Feds Move Against Iranian Mosques; 1st Amendment Rears Its Head
It's undoubtedly sheer coincidence as Michael Rubin told the AP, but just as the debate over Hasan-Son-of-Allah takes on greater intensity, the Justice Department has moved to seize what is says are Iranian assets in America. They have tagged four mosques and the Piaget Building at 650 Fifth Avenue in New York, New York.
This is stage two of an ongoing action against the Alavi Foundation, and what the government alleges to be a front company, the Assa Corporation. The government brief, in claiming that these organizations are simply agents of the Iranian regime, states that a series of Iranian UN Ambassadors, along with high-ranking officials such as a deputy prime minister (a post that has not existed for twenty years; it's now deputy president), have been involved in management. Taken together, the mosques and the skyscraper are worth a lot (hundreds of millions of dollars); the headlines rightly say this could be one of the biggest counterterrorism operations in American history.
It's a counterterrorism operation because Iran tops the State Department's list of state sponsors of terrorism, and other Iranian entities--banks and companies all over the world, as well as Iranian officials--have been targeted by the US Government.

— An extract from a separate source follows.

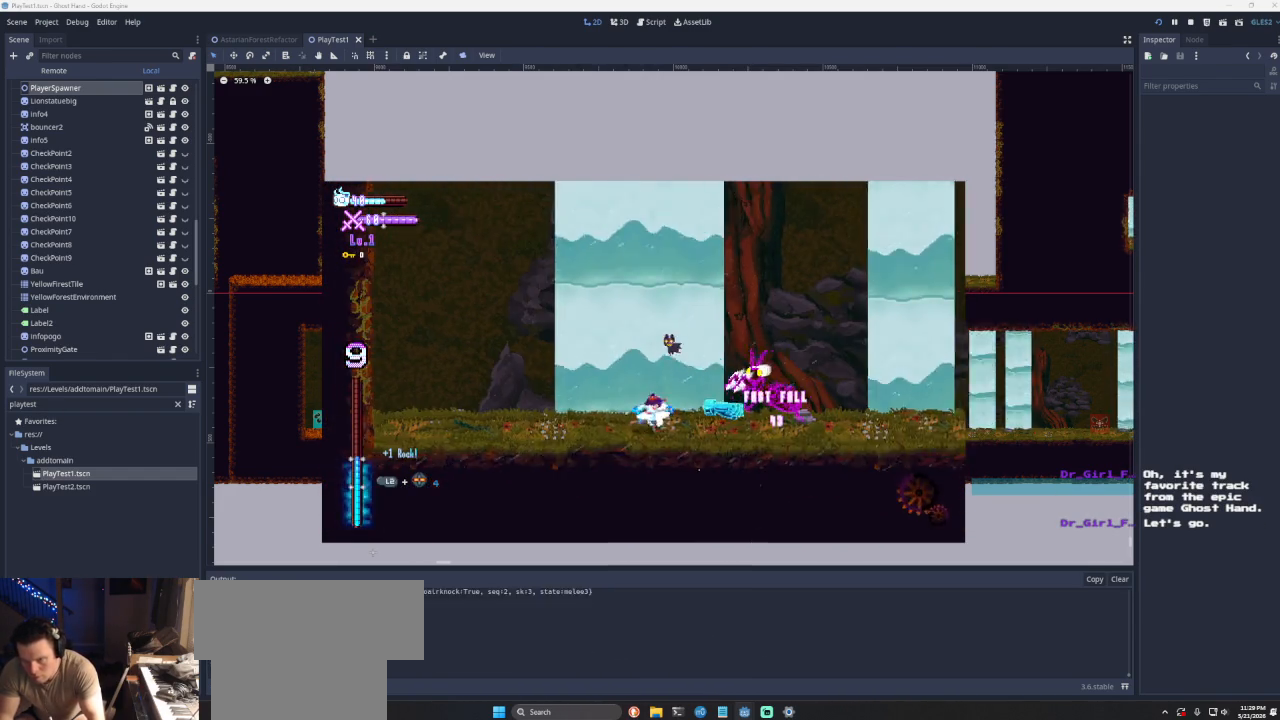
{"buttons": ["SQUARE"], "left_stick": "down-left", "right_stick": "center", "events": [[200, "CROSS", "down"], [300, "CROSS", "up"], [300, "left_stick", "up-right"], [400, "SQUARE", "down"], [467, "left_stick", "down-left"]]}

The unusual feature of the case is the move against religious institutions, the mosques and schools associated with them. I have been saying ever since 9/11 that this would prove to be an extremely messy problem, albeit an urgent one. Radical mosques, whether (as in this case) Shi'ite or (as in the many more numerous Saudi-sponsored) Sunni ones are frequently centers of jihadi indoctrination. The case of Major Hasan demonstrates this, as he was in close contact with imams of such mosques, as were some of the 9/11 terrorists. Not all mosques produce terrorists, it has been said, but terrorists frequent mosques, and, as in the case of the assassin of Daniel Pearl, otherwise normal people have turned to jihad because they were inspired by books and sermons from radical mosques.
Yet we have traditionally insisted that even such incendiary texts and sermons are "protected speech," protected by the First Amendment guarantees of free speech and free religion. As the AP story linked above puts it:
It is extremely rare for U.S. law enforcement authorities to seize a house of worship, a step fraught with questions about the First Amendment right to freedom of religion.